Task to complete: How many lines in the data below contain the word "translate"? State only the number.
[Task material — start]
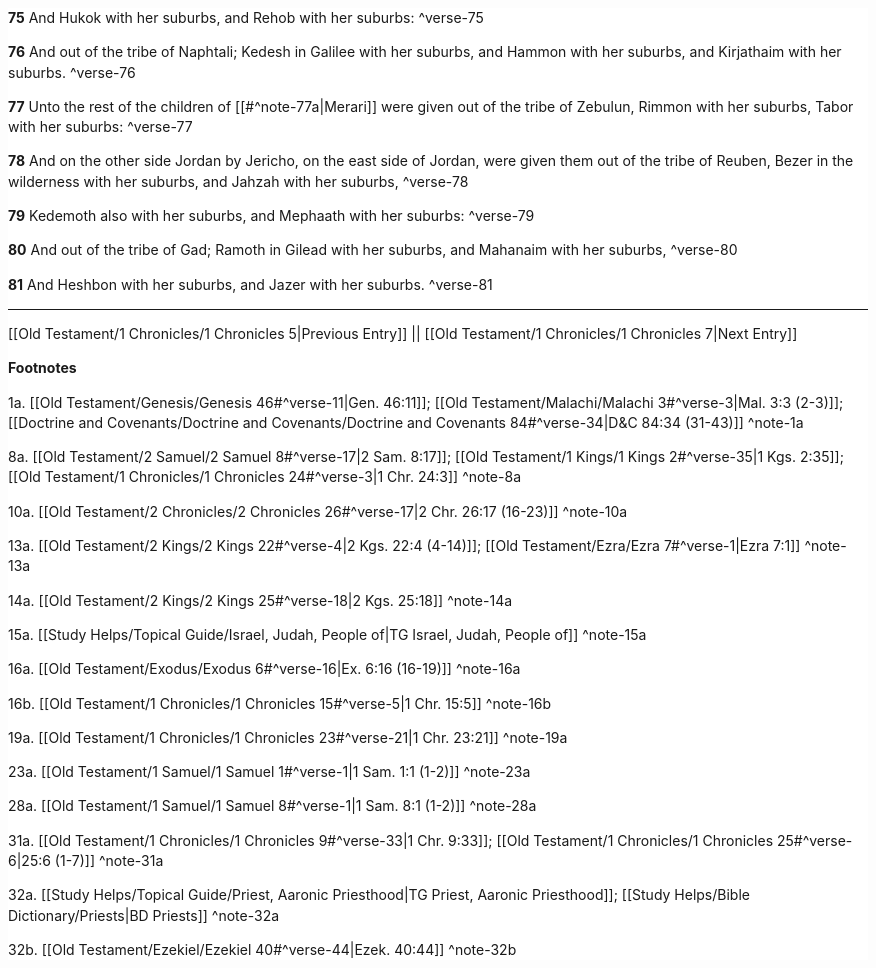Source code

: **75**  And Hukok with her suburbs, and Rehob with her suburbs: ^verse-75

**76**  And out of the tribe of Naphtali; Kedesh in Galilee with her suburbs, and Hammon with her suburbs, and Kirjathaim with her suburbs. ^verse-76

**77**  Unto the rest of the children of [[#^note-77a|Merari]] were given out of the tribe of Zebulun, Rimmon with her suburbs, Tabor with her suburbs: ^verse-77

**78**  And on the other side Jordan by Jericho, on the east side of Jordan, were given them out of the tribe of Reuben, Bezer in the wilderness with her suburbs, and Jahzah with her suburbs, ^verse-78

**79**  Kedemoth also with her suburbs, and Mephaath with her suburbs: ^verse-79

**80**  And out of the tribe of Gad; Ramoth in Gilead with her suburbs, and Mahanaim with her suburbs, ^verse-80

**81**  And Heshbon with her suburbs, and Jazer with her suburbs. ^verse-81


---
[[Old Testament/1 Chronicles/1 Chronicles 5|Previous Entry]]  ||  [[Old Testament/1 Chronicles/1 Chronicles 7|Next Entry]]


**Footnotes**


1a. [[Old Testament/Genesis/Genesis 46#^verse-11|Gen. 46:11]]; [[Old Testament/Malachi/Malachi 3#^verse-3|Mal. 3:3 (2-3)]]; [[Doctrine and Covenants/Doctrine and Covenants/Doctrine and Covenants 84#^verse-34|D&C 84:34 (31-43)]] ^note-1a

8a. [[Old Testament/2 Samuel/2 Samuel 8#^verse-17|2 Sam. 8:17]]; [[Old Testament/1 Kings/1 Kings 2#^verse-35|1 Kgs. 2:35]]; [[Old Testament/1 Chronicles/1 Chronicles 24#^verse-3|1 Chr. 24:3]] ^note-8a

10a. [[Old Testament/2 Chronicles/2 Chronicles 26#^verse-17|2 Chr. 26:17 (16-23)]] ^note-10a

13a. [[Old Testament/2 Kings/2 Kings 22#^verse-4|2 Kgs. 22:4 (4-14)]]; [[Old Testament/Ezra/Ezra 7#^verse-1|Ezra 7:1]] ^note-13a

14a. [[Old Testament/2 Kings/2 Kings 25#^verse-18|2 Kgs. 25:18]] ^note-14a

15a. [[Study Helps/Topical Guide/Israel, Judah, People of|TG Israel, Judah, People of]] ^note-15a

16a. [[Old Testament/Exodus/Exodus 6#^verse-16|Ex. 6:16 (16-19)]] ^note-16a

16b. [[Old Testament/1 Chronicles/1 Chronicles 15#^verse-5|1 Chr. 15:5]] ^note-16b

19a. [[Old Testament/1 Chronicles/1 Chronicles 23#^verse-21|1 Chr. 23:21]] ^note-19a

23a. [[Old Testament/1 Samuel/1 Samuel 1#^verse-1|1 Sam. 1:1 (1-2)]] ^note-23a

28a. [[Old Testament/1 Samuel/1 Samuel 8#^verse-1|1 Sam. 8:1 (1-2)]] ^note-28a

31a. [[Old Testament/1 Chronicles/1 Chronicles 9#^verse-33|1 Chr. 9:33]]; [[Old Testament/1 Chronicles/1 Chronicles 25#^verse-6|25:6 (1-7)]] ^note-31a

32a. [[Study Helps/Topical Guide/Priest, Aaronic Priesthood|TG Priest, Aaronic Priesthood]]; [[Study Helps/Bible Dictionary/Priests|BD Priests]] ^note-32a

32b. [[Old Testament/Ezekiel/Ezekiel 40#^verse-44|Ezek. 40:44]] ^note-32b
[Task material — finish]
[Task material — start]
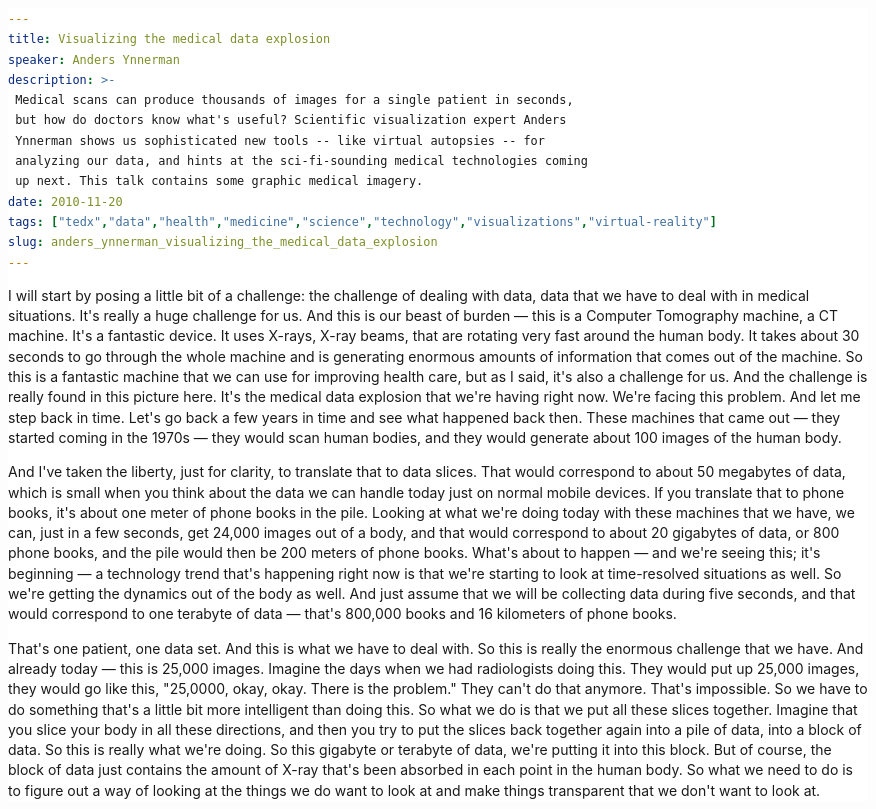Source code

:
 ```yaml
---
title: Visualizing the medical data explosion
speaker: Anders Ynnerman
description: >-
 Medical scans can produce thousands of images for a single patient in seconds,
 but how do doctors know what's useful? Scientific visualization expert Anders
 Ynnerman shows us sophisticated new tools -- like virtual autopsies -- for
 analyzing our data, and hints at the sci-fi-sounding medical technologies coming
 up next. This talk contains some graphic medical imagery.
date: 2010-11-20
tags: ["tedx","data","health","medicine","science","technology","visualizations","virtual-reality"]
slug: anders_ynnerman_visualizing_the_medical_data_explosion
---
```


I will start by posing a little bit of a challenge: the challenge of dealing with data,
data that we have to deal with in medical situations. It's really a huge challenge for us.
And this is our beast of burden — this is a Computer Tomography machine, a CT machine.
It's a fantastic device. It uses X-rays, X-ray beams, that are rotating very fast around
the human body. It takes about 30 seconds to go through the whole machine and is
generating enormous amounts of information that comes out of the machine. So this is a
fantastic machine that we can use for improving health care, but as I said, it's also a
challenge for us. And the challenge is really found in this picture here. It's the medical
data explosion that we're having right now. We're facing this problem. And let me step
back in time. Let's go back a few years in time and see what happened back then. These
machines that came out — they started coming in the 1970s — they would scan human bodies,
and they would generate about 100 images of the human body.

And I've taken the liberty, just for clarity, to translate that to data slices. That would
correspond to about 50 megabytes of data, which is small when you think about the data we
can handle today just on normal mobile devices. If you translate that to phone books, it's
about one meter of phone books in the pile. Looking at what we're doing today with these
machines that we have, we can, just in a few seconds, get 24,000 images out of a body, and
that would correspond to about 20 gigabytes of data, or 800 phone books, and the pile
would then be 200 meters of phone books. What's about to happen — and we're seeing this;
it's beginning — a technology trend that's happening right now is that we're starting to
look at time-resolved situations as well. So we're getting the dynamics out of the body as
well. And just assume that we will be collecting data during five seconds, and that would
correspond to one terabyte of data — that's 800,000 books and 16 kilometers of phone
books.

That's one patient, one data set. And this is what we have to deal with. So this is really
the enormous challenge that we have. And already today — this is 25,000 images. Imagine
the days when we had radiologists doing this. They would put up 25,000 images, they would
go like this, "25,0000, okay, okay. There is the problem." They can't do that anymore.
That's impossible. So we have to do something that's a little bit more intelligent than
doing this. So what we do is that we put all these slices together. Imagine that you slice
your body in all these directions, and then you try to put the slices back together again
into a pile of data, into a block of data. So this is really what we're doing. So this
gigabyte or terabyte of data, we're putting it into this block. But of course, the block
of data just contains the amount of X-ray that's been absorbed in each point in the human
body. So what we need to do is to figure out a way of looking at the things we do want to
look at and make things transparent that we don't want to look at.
[Task material — finish]
[Task material — start]
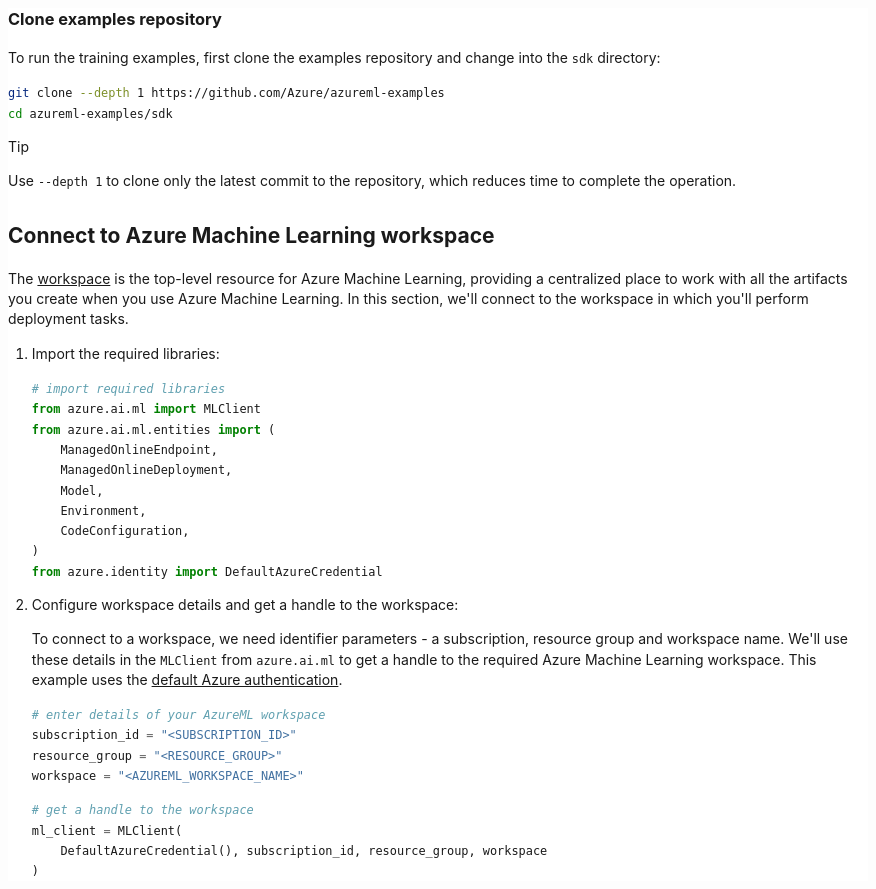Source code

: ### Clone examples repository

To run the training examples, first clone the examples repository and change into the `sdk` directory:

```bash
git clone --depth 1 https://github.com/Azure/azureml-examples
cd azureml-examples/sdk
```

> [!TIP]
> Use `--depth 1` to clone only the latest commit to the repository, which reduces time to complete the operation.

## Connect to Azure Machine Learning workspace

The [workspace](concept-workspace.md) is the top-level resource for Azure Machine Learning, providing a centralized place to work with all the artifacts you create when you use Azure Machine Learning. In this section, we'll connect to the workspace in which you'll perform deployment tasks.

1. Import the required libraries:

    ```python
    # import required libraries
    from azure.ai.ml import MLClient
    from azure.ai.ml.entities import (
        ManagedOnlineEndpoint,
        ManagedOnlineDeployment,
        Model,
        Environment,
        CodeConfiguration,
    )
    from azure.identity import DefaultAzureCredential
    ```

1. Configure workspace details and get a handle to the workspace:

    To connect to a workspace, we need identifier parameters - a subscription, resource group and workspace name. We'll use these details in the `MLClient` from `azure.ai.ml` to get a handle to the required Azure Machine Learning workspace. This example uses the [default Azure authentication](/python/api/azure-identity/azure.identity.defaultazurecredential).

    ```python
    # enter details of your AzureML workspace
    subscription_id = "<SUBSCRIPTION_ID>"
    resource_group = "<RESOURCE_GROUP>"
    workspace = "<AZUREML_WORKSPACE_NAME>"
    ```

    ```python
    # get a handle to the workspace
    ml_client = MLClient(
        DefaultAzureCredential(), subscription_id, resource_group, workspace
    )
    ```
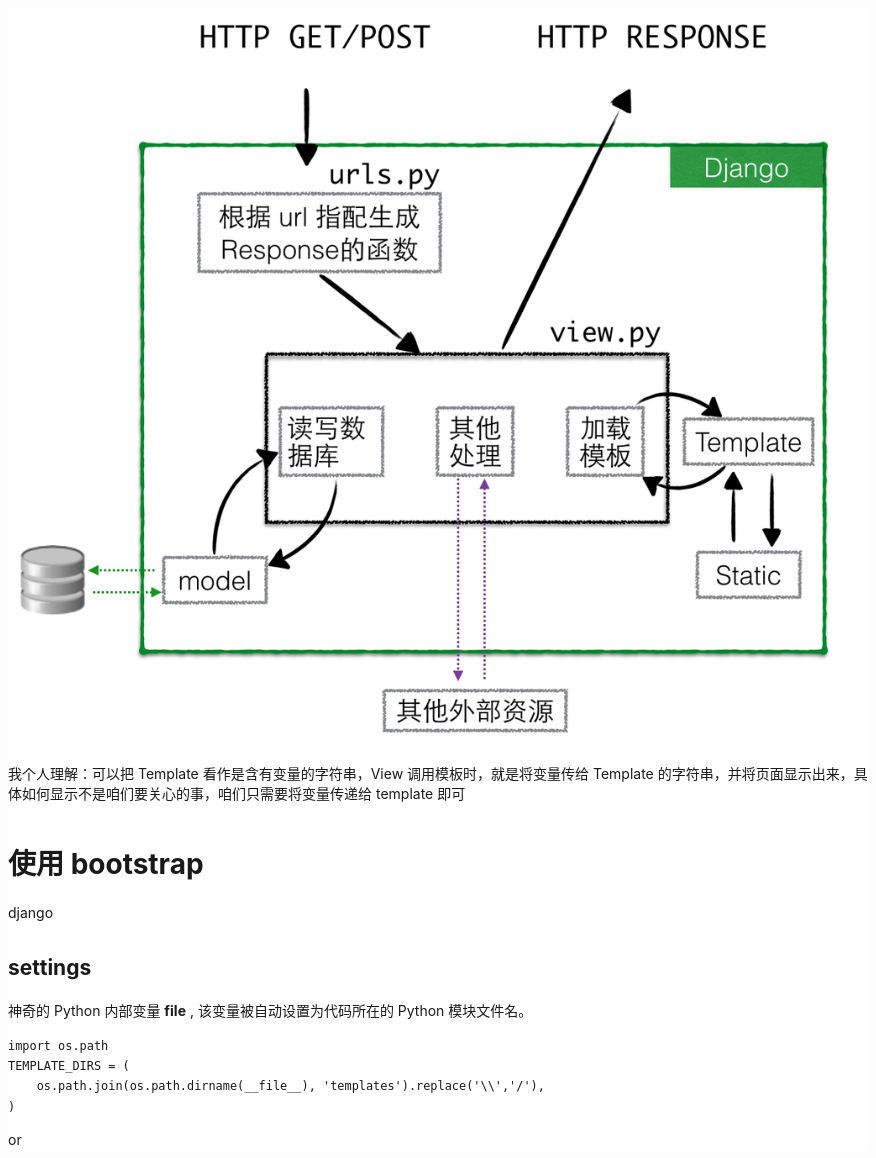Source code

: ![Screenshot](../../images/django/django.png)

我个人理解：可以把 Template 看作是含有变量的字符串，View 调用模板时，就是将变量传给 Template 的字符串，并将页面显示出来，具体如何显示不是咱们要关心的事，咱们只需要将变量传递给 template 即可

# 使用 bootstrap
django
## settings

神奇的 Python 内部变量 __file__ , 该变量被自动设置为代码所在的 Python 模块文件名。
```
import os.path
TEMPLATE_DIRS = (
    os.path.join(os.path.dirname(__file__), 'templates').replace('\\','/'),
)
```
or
[Task material — finish]
Solution for this problem: 2